Spring Clean Up
As Old Man Winter releases the last of his hold on the garden, it is time to think about preparing the landscape beds for the coming growing season. For many, the words “spring clean-up” brings thoughts of deep cleaning, shampooing carpets, washing windows, washing walls, and thorough dusting in the interior of the house.
For us, “spring cleaning” has another meaning. This is the time to improve the appearance of your yard and bring tidiness to your views after a long winter. The yard should be a source of pride, and enjoyment for your neighbors.

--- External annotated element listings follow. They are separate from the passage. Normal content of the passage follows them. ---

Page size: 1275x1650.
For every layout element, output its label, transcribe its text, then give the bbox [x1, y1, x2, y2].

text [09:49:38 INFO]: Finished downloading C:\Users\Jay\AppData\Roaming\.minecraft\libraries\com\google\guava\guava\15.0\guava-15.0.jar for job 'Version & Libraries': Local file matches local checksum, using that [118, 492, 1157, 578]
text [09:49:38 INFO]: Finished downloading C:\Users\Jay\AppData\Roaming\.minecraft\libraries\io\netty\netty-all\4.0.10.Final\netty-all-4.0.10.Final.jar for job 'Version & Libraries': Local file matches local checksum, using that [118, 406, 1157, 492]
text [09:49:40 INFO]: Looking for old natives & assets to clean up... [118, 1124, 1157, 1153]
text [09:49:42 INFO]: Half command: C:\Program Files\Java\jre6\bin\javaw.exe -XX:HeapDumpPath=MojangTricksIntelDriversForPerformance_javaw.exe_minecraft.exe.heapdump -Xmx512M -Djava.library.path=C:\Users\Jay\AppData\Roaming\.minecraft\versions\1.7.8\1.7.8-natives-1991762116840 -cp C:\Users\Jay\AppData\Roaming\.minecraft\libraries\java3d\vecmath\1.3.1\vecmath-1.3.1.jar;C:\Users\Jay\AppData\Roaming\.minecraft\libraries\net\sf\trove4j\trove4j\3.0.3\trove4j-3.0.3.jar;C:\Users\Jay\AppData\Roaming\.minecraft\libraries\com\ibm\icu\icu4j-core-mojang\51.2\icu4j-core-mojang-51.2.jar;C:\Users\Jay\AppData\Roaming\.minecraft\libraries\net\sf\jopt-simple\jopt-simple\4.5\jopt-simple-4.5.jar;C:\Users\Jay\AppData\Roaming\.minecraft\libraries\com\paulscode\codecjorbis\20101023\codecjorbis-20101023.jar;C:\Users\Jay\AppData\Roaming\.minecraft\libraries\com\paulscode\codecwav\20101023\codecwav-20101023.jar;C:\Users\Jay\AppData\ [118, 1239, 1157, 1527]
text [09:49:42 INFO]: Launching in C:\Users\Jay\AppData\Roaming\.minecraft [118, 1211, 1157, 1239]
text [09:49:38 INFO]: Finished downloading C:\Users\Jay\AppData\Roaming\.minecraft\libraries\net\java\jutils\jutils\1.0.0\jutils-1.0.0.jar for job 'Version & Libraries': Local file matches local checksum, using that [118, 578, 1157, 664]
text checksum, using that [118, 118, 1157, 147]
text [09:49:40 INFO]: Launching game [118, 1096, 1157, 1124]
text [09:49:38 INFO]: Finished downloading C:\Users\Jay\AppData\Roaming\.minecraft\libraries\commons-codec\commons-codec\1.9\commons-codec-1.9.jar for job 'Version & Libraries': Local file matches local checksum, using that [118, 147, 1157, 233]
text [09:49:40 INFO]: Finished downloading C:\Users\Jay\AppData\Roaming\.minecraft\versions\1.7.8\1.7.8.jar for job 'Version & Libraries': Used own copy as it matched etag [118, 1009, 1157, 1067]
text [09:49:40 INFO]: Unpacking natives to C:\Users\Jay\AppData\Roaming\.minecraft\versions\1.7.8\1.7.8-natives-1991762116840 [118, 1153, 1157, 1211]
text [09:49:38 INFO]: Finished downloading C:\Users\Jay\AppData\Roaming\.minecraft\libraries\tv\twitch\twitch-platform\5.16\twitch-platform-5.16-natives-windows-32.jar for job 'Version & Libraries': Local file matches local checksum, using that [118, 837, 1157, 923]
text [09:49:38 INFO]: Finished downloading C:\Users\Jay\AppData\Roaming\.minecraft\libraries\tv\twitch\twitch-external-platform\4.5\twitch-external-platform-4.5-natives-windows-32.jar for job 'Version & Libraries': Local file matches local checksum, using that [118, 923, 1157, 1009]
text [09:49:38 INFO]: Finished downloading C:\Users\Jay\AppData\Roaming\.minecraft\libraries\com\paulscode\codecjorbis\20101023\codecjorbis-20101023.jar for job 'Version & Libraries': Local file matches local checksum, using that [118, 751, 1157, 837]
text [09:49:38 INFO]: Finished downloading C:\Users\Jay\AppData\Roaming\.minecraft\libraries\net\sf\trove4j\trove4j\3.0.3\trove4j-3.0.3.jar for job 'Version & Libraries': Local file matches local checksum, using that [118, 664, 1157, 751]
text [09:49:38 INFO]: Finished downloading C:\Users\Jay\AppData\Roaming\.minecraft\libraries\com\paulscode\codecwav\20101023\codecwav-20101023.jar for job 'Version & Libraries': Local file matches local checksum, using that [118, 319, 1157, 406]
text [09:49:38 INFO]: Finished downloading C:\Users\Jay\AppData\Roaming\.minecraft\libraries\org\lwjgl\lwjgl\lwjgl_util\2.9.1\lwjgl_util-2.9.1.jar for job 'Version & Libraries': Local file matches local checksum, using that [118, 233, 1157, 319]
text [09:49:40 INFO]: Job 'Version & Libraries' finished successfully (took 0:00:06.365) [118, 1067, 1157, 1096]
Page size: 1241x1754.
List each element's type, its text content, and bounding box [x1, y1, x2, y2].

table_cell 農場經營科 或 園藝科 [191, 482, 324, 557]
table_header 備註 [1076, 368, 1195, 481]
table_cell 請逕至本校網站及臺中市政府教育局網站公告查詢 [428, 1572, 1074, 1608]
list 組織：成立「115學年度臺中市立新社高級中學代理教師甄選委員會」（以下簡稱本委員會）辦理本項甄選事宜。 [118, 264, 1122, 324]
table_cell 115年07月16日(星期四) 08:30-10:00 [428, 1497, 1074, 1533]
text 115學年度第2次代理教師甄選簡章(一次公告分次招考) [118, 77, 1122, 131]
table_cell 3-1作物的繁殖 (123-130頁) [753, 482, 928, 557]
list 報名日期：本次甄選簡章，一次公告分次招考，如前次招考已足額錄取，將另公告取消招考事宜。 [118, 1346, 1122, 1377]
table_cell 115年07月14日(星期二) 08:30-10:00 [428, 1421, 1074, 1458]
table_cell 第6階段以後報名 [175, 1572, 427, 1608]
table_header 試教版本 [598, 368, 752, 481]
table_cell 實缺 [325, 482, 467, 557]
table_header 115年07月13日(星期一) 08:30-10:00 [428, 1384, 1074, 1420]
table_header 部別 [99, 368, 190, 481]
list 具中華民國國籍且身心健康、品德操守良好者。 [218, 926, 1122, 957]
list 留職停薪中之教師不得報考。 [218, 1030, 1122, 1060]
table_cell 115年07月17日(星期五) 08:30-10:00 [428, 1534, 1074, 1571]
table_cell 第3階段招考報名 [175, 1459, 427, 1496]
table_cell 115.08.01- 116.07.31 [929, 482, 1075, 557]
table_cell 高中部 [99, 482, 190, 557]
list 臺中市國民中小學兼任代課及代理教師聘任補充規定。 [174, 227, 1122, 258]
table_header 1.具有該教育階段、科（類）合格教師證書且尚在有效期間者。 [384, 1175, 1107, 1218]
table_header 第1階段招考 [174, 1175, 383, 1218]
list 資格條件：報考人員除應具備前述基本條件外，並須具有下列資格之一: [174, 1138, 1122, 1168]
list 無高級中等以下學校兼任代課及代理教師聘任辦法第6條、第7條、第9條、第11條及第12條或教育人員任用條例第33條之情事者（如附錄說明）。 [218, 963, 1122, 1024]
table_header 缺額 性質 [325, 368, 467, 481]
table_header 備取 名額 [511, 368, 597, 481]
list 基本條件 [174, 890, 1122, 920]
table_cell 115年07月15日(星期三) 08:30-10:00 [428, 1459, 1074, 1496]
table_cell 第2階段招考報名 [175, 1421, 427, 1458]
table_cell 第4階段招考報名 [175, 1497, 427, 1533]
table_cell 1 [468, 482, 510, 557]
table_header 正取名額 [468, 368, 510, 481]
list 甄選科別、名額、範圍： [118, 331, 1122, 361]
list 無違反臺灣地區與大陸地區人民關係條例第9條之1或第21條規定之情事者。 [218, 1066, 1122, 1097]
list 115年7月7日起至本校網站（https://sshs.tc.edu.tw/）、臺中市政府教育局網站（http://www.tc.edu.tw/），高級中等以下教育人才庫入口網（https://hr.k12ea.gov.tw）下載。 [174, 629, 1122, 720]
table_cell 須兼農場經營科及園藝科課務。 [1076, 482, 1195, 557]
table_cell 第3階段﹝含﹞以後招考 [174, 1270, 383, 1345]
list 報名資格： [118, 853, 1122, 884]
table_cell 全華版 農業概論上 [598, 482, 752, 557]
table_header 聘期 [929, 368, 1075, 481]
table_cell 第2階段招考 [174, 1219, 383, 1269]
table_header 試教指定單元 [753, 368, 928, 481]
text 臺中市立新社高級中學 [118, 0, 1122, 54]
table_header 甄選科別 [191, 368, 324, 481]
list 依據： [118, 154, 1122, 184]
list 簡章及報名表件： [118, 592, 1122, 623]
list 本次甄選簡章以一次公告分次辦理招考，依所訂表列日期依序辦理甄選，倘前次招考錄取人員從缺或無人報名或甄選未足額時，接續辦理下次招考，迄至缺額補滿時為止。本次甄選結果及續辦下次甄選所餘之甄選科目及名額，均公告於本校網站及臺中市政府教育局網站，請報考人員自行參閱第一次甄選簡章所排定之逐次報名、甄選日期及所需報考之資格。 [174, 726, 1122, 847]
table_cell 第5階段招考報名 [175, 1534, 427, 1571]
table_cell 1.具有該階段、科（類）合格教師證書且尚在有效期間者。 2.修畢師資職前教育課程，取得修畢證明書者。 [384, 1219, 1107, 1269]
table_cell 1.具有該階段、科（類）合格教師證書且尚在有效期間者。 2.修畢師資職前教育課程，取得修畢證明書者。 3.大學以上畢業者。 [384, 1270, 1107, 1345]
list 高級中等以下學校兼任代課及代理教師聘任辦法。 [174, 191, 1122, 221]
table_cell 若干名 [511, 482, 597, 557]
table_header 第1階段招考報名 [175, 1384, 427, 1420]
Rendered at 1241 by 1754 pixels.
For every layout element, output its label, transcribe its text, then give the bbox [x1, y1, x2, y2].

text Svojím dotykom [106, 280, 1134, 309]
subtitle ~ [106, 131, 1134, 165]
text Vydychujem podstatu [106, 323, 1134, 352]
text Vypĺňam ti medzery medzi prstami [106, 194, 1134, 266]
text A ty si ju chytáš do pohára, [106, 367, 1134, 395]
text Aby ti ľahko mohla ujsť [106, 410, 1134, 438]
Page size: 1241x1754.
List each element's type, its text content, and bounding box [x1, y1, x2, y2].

When cleaning up after the effects of winter, start with removing any trash or litter that has blown into the yard and beds. In the perennial beds, remove any dead leaves, annuals, or stalks remaining from last season. Cut down any ornamental grasses that weren’t removed in the fall.
Removing the leaf debris is very important. Insects, insect eggs, disease and fungus can overwinter in the leaf matter. Leaves can also smother the new growth in the spring.
In established planting areas, working in additional compost around the plants is a great way to fertilize the beds. Early spring is the time to apply a pre-emergent herbicide to prevent weed seeds from germinating. Crabgrass germinates when the soil reaches 55 to 60 Fahrenheit. Be sure to apply prior to those temperatures. This is the season to recut the bed edges, giving them a neat, crisp edge to hold in soil and mulch, and keep grass from growing in as spring progresses.
Trees and shrubs also need attention. Be sure to remove all dead, broken or diseased branches. When pruning to give a more aesthetically-pleasing appearance, keep in mind the bloom time of your flowering shrubs and trees. If the plant material blooms in the spring, wait until they are done flowering to prune, so the displays of blossoms are not affected.
Remove any fallen sticks, branches, and leaves from the lawn in anticipation of the first mowing of the season.